● **Exercise directions**:
Your reply should reproduce the data below without a single alteration, apart from dropping the images.

● **Entries shown**:
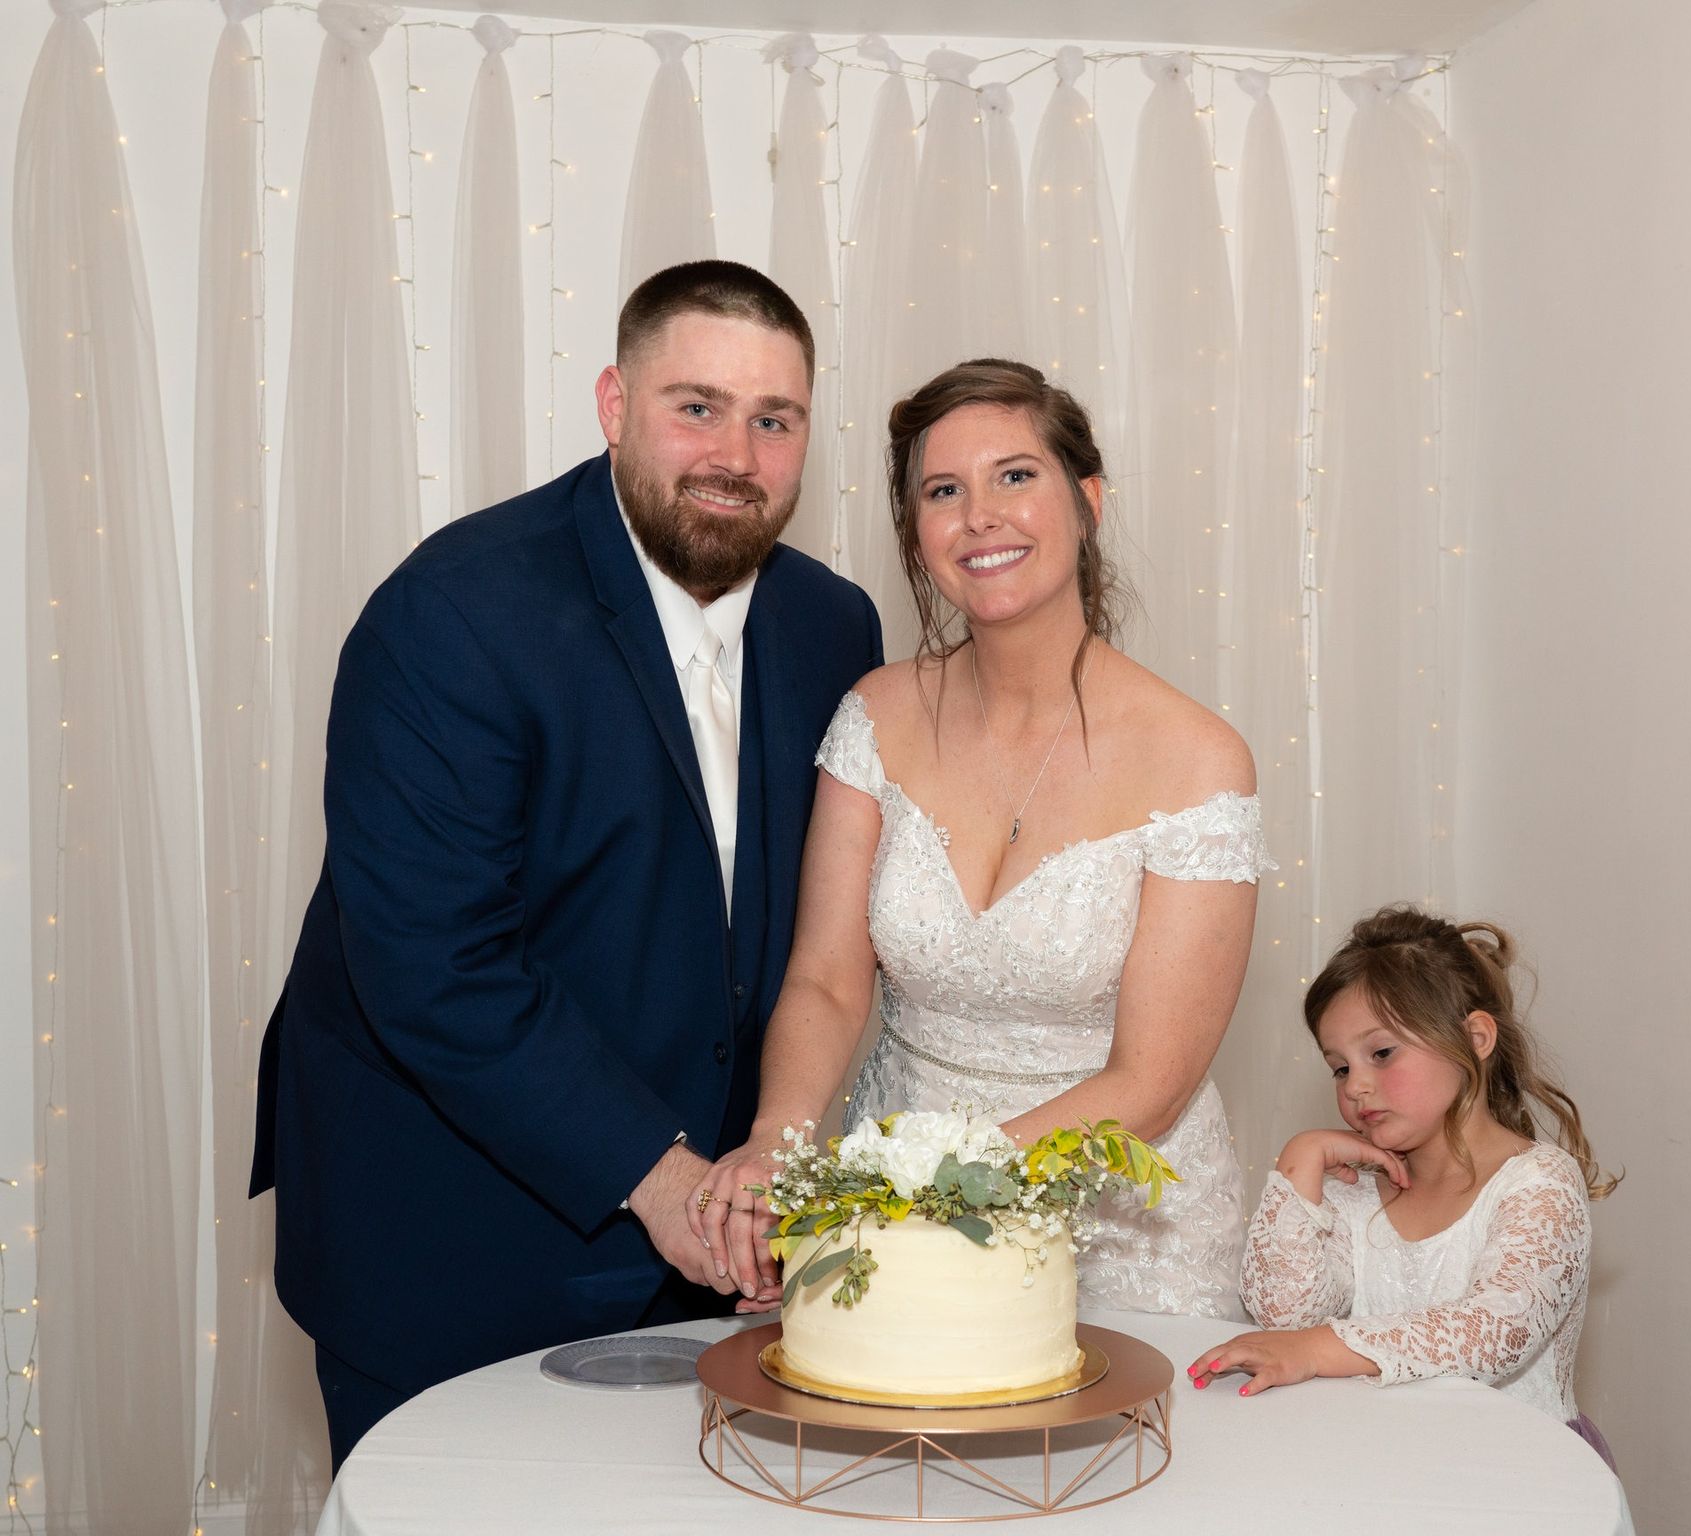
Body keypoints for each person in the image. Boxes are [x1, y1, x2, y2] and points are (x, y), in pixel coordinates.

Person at [248, 260, 883, 1469]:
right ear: (612, 403)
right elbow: (433, 964)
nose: (733, 454)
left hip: (723, 1258)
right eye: (694, 405)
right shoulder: (455, 611)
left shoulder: (834, 624)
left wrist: (753, 1171)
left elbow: (805, 931)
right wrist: (663, 1182)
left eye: (774, 418)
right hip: (449, 1232)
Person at [700, 359, 1269, 1320]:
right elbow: (827, 980)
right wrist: (778, 1143)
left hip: (1118, 1230)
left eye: (1016, 476)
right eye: (943, 491)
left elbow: (1153, 1083)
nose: (980, 517)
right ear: (916, 534)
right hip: (885, 1217)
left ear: (1085, 501)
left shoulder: (1198, 760)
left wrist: (915, 1197)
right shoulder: (875, 717)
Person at [1187, 906, 1619, 1470]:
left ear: (1475, 1037)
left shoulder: (1538, 1183)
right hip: (1386, 1465)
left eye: (1382, 1053)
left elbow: (1495, 1332)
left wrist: (1316, 1349)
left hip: (1516, 1472)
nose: (1357, 1086)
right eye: (1339, 1068)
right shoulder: (1356, 1192)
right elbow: (1285, 1319)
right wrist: (1299, 1163)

● **Solution to this exercise**:
Body keypoints for each person in the image. Boxes are [x1, y1, x2, y2] and points are (x, y), in pixel coordinates.

Person at [248, 260, 883, 1469]:
right ear: (612, 403)
right elbow: (433, 964)
nose: (733, 454)
left hip: (723, 1258)
right eye: (694, 405)
right shoulder: (455, 611)
left shoulder: (834, 624)
left wrist: (753, 1171)
left elbow: (805, 931)
right wrist: (663, 1182)
left eye: (774, 418)
right hip: (449, 1232)
Person at [700, 359, 1269, 1320]:
right elbow: (827, 980)
right wrist: (778, 1143)
left hip: (1118, 1230)
left eye: (1016, 476)
right eye: (943, 491)
left elbow: (1153, 1083)
nose: (980, 517)
right ear: (916, 534)
right hip: (885, 1217)
left ear: (1085, 501)
left shoulder: (1198, 760)
left wrist: (915, 1197)
right shoulder: (875, 717)
Person at [1187, 906, 1619, 1470]:
left ear: (1475, 1037)
left shoulder: (1538, 1183)
right hip: (1386, 1465)
left eye: (1382, 1053)
left elbow: (1495, 1332)
left wrist: (1316, 1349)
left hip: (1516, 1472)
nose: (1357, 1086)
right eye: (1339, 1068)
right shoulder: (1356, 1192)
right elbow: (1285, 1319)
right wrist: (1299, 1163)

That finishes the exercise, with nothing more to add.